Search the data for the string "platforms" and copy each line where it turns up.

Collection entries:
--- START ---
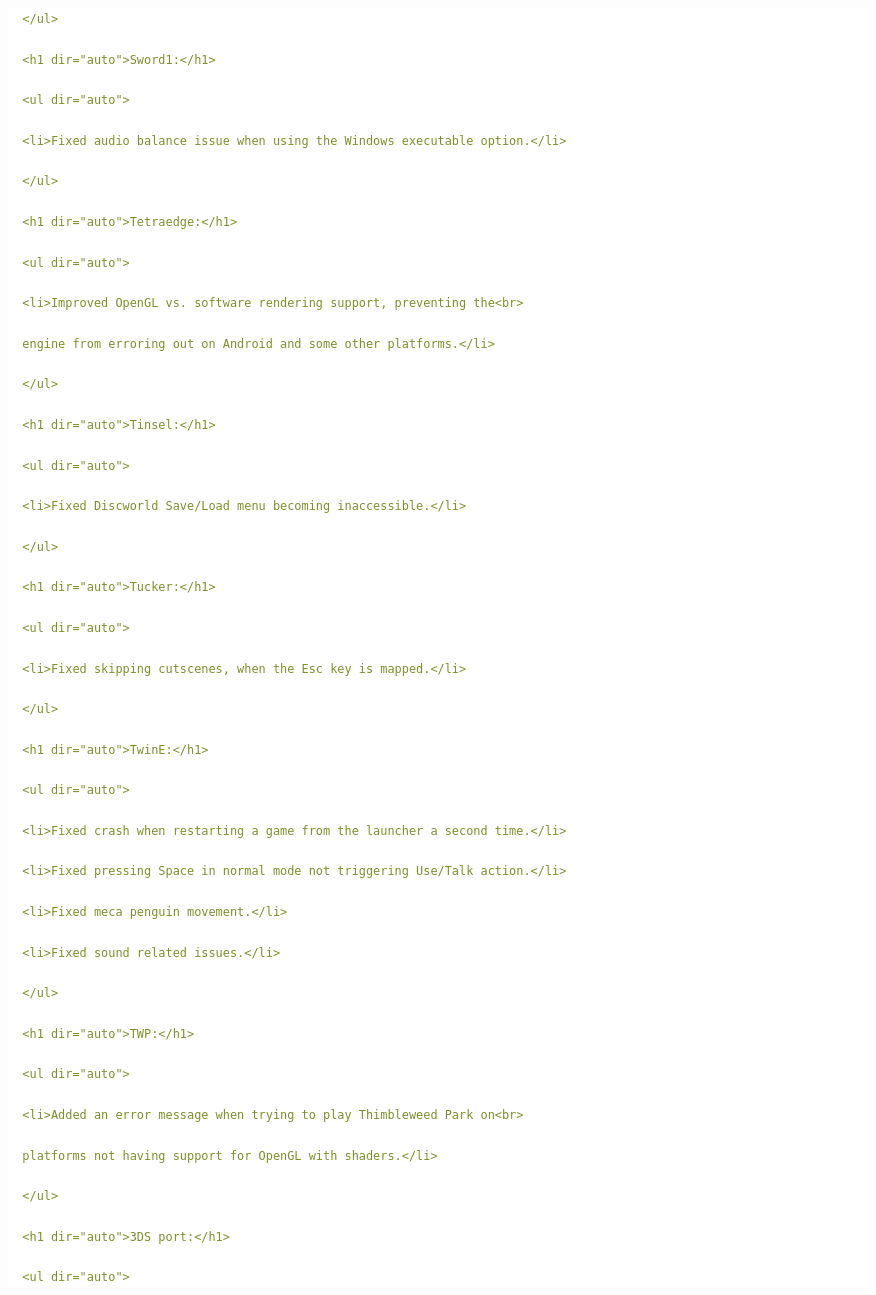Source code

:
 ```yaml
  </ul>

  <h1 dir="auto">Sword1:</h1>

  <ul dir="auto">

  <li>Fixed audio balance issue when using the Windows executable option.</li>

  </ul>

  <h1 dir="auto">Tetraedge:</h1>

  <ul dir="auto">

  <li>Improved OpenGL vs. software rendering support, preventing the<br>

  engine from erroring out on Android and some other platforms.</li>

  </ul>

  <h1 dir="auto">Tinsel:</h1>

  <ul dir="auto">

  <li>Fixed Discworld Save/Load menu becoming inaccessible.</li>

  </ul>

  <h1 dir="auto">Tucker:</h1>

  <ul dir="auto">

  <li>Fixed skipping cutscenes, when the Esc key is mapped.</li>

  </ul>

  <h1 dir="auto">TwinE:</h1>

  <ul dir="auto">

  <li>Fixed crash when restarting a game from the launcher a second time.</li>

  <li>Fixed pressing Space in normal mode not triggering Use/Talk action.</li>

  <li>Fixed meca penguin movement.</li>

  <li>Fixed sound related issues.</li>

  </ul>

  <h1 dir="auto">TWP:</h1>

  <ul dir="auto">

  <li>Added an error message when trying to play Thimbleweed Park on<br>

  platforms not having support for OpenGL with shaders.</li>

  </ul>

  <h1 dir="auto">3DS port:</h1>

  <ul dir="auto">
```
--- END ---
→ RESPONSE TO THIS TASK
  engine from erroring out on Android and some other platforms.</li>
  platforms not having support for OpenGL with shaders.</li>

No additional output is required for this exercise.